Dataset records:

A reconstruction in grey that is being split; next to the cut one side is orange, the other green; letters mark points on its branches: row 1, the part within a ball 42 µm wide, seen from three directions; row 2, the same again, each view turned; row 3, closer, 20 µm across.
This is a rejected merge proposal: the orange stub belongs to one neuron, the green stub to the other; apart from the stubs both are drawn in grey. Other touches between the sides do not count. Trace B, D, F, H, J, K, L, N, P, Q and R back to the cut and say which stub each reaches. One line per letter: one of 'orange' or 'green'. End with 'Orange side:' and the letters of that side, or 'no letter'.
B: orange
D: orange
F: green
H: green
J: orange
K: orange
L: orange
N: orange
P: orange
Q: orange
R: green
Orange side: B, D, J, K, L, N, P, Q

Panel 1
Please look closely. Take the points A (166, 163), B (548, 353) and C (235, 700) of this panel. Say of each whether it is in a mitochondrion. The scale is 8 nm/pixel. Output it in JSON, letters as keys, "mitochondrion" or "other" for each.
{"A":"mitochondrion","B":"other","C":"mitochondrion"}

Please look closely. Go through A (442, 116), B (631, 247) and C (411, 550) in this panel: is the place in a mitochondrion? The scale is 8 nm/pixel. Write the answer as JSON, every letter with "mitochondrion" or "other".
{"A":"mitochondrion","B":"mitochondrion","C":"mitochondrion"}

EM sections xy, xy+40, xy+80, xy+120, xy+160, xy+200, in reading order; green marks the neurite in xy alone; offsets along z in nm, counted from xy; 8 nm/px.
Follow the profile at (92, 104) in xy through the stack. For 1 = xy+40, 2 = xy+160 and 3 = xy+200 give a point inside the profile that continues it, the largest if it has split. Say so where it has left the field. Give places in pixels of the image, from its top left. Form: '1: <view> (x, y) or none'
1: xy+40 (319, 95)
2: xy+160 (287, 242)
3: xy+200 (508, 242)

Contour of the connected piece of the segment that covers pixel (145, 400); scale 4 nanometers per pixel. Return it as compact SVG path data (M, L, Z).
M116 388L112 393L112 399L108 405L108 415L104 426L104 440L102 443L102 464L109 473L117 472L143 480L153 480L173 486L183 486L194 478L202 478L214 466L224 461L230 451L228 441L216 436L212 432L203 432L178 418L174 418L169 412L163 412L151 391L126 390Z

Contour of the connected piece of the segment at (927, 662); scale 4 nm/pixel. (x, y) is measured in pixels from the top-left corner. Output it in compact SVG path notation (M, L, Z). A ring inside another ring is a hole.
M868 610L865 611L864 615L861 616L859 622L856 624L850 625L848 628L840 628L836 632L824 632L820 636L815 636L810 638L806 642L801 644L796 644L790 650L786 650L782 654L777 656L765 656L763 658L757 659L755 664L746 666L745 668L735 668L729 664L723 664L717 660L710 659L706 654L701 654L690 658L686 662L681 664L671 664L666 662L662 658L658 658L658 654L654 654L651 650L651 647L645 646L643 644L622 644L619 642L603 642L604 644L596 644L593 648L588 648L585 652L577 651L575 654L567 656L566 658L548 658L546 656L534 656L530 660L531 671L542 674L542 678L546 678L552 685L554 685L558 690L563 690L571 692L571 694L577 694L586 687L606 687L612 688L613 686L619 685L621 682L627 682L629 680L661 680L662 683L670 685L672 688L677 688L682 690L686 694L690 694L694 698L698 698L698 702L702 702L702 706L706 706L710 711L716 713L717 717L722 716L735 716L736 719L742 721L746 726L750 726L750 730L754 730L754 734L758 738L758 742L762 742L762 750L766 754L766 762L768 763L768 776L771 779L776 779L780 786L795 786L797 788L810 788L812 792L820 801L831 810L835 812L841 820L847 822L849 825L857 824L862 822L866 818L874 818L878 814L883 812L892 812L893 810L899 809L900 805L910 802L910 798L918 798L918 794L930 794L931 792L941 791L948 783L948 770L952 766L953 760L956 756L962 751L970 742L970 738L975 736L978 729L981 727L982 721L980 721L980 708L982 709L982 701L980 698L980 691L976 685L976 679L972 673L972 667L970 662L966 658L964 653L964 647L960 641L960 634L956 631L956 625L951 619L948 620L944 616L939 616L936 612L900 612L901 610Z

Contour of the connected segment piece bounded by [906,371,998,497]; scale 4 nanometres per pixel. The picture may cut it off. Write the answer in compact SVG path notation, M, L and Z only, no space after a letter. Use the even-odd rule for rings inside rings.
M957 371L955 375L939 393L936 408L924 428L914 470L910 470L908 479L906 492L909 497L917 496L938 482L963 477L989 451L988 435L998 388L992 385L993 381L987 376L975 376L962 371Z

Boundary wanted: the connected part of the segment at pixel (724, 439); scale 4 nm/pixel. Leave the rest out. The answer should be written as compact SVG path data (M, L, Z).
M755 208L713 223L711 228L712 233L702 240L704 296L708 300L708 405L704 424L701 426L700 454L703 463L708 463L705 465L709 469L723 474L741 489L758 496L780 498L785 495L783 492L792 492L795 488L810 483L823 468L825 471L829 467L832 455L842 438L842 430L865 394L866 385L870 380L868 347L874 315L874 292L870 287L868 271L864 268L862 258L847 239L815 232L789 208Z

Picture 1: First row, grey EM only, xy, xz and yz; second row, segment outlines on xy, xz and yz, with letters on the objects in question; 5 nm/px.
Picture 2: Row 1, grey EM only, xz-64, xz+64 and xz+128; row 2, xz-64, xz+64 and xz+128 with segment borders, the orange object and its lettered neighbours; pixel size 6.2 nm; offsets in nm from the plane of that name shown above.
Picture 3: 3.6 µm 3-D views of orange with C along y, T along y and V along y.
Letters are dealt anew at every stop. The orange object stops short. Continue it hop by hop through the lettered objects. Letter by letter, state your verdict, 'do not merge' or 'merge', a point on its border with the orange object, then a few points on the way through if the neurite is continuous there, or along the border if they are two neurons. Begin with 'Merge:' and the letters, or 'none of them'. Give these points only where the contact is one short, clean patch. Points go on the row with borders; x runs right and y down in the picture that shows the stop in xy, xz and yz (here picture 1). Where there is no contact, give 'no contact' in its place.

Work task: All entries must be repeated verbatim.

Solution to this problem:
A reconstruction in grey that is being split; next to the cut one side is orange, the other green; letters mark points on its branches: row 1, the part within a ball 42 µm wide, seen from three directions; row 2, the same again, each view turned; row 3, closer, 20 µm across.
This is a rejected merge proposal: the orange stub belongs to one neuron, the green stub to the other; apart from the stubs both are drawn in grey. Other touches between the sides do not count. Trace B, D, F, H, J, K, L, N, P, Q and R back to the cut and say which stub each reaches. One line per letter: one of 'orange' or 'green'. End with 'Orange side:' and the letters of that side, or 'no letter'.
B: orange
D: orange
F: green
H: green
J: orange
K: orange
L: orange
N: orange
P: orange
Q: orange
R: green
Orange side: B, D, J, K, L, N, P, Q

Panel 1
Please look closely. Take the points A (166, 163), B (548, 353) and C (235, 700) of this panel. Say of each whether it is in a mitochondrion. The scale is 8 nm/pixel. Output it in JSON, letters as keys, "mitochondrion" or "other" for each.
{"A":"mitochondrion","B":"other","C":"mitochondrion"}

Please look closely. Go through A (442, 116), B (631, 247) and C (411, 550) in this panel: is the place in a mitochondrion? The scale is 8 nm/pixel. Write the answer as JSON, every letter with "mitochondrion" or "other".
{"A":"mitochondrion","B":"mitochondrion","C":"mitochondrion"}

EM sections xy, xy+40, xy+80, xy+120, xy+160, xy+200, in reading order; green marks the neurite in xy alone; offsets along z in nm, counted from xy; 8 nm/px.
Follow the profile at (92, 104) in xy through the stack. For 1 = xy+40, 2 = xy+160 and 3 = xy+200 give a point inside the profile that continues it, the largest if it has split. Say so where it has left the field. Give places in pixels of the image, from its top left. Form: '1: <view> (x, y) or none'
1: xy+40 (319, 95)
2: xy+160 (287, 242)
3: xy+200 (508, 242)

Contour of the connected piece of the segment that covers pixel (145, 400); scale 4 nanometers per pixel. Return it as compact SVG path data (M, L, Z).
M116 388L112 393L112 399L108 405L108 415L104 426L104 440L102 443L102 464L109 473L117 472L143 480L153 480L173 486L183 486L194 478L202 478L214 466L224 461L230 451L228 441L216 436L212 432L203 432L178 418L174 418L169 412L163 412L151 391L126 390Z

Contour of the connected piece of the segment at (927, 662); scale 4 nm/pixel. (x, y) is measured in pixels from the top-left corner. Output it in compact SVG path notation (M, L, Z). A ring inside another ring is a hole.
M868 610L865 611L864 615L861 616L859 622L856 624L850 625L848 628L840 628L836 632L824 632L820 636L815 636L810 638L806 642L801 644L796 644L790 650L786 650L782 654L777 656L765 656L763 658L757 659L755 664L746 666L745 668L735 668L729 664L723 664L717 660L710 659L706 654L701 654L690 658L686 662L681 664L671 664L666 662L662 658L658 658L658 654L654 654L651 650L651 647L645 646L643 644L622 644L619 642L603 642L604 644L596 644L593 648L588 648L585 652L577 651L575 654L567 656L566 658L548 658L546 656L534 656L530 660L531 671L542 674L542 678L546 678L552 685L554 685L558 690L563 690L571 692L571 694L577 694L586 687L606 687L612 688L613 686L619 685L621 682L627 682L629 680L661 680L662 683L670 685L672 688L677 688L682 690L686 694L690 694L694 698L698 698L698 702L702 702L702 706L706 706L710 711L716 713L717 717L722 716L735 716L736 719L742 721L746 726L750 726L750 730L754 730L754 734L758 738L758 742L762 742L762 750L766 754L766 762L768 763L768 776L771 779L776 779L780 786L795 786L797 788L810 788L812 792L820 801L831 810L835 812L841 820L847 822L849 825L857 824L862 822L866 818L874 818L878 814L883 812L892 812L893 810L899 809L900 805L910 802L910 798L918 798L918 794L930 794L931 792L941 791L948 783L948 770L952 766L953 760L956 756L962 751L970 742L970 738L975 736L978 729L981 727L982 721L980 721L980 708L982 709L982 701L980 698L980 691L976 685L976 679L972 673L972 667L970 662L966 658L964 653L964 647L960 641L960 634L956 631L956 625L951 619L948 620L944 616L939 616L936 612L900 612L901 610Z

Contour of the connected segment piece bounded by [906,371,998,497]; scale 4 nanometres per pixel. The picture may cut it off. Write the answer in compact SVG path notation, M, L and Z only, no space after a letter. Use the even-odd rule for rings inside rings.
M957 371L955 375L939 393L936 408L924 428L914 470L910 470L908 479L906 492L909 497L917 496L938 482L963 477L989 451L988 435L998 388L992 385L993 381L987 376L975 376L962 371Z

Boundary wanted: the connected part of the segment at pixel (724, 439); scale 4 nm/pixel. Leave the rest out. The answer should be written as compact SVG path data (M, L, Z).
M755 208L713 223L711 228L712 233L702 240L704 296L708 300L708 405L704 424L701 426L700 454L703 463L708 463L705 465L709 469L723 474L741 489L758 496L780 498L785 495L783 492L792 492L795 488L810 483L823 468L825 471L829 467L832 455L842 438L842 430L865 394L866 385L870 380L868 347L874 315L874 292L870 287L868 271L864 268L862 258L847 239L815 232L789 208Z

Picture 1: First row, grey EM only, xy, xz and yz; second row, segment outlines on xy, xz and yz, with letters on the objects in question; 5 nm/px.
Picture 2: Row 1, grey EM only, xz-64, xz+64 and xz+128; row 2, xz-64, xz+64 and xz+128 with segment borders, the orange object and its lettered neighbours; pixel size 6.2 nm; offsets in nm from the plane of that name shown above.
Picture 3: 3.6 µm 3-D views of orange with C along y, T along y and V along y.
Letters are dealt anew at every stop. The orange object stops short. Continue it hop by hop through the lettered objects. Letter by letter, state your verdict, 'do not merge' or 'merge', a point on its border with the orange object, then a few points on the way through if the neurite is continuous there, or along the border if they are two neurons. Begin with 'Merge:' and the letters, or 'none of them'. Give these points only where the contact is one short, clean patch. Points go on the row with borders; x runs right and y down in the picture that shows the stop in xy, xz and yz (here picture 1). Where there is no contact, give 'no contact' in its place.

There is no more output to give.